En imágenes del Cefereso 1 –recuperadas por el documental Segunda patria, de producciones Klandestino, realizado para promover la liberación de los presos políticos– se puede observar a Jacobo Silva Nogales y a otros presos, custodiados por decenas de policías federales con casco y pasamontañas. Luego de enunciar su nombre completo, Jacobo, con fuerza y claridad, agrega: “rebelión”. Levanta la frente y arruga el entrecejo. Denota orgullo al pronunciar su “delito”.

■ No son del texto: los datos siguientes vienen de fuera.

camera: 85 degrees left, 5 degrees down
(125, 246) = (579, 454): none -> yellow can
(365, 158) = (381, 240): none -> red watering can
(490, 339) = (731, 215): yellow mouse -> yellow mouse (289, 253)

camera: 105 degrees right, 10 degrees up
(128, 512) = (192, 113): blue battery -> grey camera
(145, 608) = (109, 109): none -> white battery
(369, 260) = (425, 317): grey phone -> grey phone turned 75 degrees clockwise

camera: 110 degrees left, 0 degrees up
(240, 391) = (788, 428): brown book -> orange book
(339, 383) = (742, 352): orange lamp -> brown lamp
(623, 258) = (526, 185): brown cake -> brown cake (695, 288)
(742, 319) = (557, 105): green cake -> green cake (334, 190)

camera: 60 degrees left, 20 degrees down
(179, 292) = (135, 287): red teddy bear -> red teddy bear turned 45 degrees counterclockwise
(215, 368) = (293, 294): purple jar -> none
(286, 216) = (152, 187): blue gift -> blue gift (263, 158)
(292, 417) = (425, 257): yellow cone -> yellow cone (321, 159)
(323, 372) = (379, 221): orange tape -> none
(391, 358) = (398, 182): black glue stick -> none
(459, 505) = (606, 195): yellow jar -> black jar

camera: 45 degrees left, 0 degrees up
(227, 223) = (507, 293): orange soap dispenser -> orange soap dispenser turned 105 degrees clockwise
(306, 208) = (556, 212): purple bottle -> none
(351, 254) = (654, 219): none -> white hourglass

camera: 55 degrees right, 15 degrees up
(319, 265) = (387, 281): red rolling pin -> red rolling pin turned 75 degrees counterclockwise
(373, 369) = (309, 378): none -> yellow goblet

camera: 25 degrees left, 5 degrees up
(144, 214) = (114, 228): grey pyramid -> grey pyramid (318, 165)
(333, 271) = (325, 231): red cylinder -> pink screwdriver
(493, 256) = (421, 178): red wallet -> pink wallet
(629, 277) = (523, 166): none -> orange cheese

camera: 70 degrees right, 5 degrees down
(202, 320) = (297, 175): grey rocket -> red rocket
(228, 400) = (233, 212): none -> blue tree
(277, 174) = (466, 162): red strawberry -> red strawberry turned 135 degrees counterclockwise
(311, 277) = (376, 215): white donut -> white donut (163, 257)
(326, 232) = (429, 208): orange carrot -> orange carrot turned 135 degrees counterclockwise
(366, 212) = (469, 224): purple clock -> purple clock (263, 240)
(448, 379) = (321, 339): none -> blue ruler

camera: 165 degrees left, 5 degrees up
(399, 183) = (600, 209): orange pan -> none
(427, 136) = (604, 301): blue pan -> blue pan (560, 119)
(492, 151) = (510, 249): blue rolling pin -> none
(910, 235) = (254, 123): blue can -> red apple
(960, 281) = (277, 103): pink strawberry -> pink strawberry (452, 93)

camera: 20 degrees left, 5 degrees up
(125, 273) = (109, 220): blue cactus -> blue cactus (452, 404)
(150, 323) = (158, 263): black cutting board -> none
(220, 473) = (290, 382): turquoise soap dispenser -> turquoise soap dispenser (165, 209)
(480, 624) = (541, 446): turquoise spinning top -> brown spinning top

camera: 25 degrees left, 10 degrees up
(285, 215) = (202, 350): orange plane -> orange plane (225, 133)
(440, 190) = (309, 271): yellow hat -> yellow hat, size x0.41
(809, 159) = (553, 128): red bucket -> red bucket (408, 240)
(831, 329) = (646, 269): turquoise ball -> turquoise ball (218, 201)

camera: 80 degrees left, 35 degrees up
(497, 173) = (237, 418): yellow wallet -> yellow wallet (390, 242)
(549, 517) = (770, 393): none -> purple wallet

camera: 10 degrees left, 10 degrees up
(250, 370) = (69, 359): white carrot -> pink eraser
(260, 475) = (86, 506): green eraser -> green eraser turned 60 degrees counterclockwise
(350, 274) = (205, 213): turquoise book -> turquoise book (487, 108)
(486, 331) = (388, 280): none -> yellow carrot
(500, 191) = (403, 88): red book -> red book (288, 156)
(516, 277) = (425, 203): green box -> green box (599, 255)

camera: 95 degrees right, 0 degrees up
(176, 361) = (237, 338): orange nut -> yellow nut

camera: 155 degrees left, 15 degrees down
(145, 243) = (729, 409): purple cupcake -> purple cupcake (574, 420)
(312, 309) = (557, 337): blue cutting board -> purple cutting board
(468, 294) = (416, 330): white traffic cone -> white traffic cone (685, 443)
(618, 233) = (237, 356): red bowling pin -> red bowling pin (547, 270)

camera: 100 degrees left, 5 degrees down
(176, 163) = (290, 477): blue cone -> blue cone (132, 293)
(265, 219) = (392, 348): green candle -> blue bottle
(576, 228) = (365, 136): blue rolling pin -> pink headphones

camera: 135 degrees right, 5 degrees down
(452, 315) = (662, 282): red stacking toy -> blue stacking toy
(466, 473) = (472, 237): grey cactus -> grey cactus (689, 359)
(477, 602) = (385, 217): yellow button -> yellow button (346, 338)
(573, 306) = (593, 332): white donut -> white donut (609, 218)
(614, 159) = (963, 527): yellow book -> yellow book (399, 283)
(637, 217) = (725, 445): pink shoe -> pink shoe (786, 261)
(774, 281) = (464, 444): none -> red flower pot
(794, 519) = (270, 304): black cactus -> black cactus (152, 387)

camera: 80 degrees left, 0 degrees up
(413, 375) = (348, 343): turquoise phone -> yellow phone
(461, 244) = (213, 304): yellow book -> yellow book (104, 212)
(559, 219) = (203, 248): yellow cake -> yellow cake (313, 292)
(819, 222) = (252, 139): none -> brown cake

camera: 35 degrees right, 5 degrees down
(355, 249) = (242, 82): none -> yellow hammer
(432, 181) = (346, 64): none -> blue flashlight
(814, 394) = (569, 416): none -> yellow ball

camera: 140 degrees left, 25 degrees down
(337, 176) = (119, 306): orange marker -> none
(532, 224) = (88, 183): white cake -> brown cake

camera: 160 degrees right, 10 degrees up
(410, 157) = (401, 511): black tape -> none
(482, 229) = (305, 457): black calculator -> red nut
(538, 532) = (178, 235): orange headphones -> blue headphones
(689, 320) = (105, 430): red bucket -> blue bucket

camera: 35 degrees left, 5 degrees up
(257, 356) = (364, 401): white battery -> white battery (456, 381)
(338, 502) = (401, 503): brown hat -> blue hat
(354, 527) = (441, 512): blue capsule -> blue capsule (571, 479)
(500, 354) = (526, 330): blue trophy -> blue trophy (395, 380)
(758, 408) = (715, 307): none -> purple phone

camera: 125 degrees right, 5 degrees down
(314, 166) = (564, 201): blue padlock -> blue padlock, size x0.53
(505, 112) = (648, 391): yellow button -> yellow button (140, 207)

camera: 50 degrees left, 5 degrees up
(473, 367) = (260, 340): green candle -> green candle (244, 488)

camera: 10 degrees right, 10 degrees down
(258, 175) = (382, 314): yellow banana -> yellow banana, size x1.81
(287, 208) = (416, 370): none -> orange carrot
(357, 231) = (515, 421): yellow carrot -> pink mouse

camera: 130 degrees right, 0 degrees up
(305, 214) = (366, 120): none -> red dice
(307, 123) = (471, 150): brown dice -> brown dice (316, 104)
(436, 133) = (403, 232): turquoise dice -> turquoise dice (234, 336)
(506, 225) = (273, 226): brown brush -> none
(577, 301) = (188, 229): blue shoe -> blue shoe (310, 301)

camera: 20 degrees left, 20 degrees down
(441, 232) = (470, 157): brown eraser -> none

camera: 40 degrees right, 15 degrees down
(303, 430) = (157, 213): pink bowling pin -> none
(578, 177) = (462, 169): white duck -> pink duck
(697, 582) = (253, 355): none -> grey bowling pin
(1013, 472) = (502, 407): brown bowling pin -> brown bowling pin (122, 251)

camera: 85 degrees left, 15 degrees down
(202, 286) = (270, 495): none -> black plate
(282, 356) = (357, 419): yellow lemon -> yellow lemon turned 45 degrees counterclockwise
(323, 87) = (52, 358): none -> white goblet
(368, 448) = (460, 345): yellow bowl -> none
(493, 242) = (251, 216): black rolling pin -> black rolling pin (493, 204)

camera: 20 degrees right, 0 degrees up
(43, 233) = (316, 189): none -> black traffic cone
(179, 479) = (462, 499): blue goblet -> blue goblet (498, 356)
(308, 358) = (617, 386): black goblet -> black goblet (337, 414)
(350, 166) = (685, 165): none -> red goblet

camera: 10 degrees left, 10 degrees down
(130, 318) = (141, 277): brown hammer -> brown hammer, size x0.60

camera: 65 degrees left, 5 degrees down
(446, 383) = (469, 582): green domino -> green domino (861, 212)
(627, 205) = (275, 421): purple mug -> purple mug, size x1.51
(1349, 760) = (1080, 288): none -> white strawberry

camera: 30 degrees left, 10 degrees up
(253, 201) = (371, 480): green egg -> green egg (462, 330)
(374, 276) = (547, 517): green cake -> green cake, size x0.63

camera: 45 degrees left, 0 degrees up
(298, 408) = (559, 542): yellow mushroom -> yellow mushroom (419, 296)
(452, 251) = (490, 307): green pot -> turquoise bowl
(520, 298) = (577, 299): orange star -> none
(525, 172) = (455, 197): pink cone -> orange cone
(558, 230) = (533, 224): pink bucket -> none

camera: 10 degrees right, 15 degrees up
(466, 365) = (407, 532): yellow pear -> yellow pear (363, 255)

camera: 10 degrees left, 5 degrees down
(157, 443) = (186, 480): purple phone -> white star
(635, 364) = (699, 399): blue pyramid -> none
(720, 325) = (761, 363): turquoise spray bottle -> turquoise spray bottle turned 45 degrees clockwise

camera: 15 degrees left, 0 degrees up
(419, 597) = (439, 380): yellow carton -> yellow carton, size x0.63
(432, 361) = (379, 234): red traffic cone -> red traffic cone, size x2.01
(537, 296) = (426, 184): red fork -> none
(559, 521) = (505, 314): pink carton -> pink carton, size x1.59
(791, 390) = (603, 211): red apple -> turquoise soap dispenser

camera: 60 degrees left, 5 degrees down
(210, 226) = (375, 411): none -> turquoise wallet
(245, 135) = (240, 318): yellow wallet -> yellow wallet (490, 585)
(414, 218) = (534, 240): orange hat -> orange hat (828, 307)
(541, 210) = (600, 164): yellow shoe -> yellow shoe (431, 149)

En 2006, Jacobo Silva asumió la estrategia que finalmente lo pondría en libertad el 29 de octubre de 2009. En términos generales, consistió en reafirmarse culpable del delito de rebelión, uno de los que le fincaron, y demostrar jurídicamente que los otros (homicidio calificado, tentativa de homicidio y daño en propiedad ajena) no eran imputables a los rebeldes si habían sido cometidos en actos de combate. Así, la pena acumulada de delitos tuvo que ser conmutada por la pena del único delito de rebelión.
Con ello, la pena de 46 años y 3 meses de prisión se redujo a 5 años y 3 meses. El Estado respondió aumentando la condena a 14 años y 2 meses. Jacobo promovió un nuevo amparo en el que argumentaba que era “ilegal la modificación de las penas” por delitos ya juzgados. La impecable defensa legal y el acompañamiento de organizaciones no gubernamentales de defensa de los derechos humanos, nacionales e internacionales, finalmente consiguieron que tanto Jacobo como Gloria fueran puestos en libertad.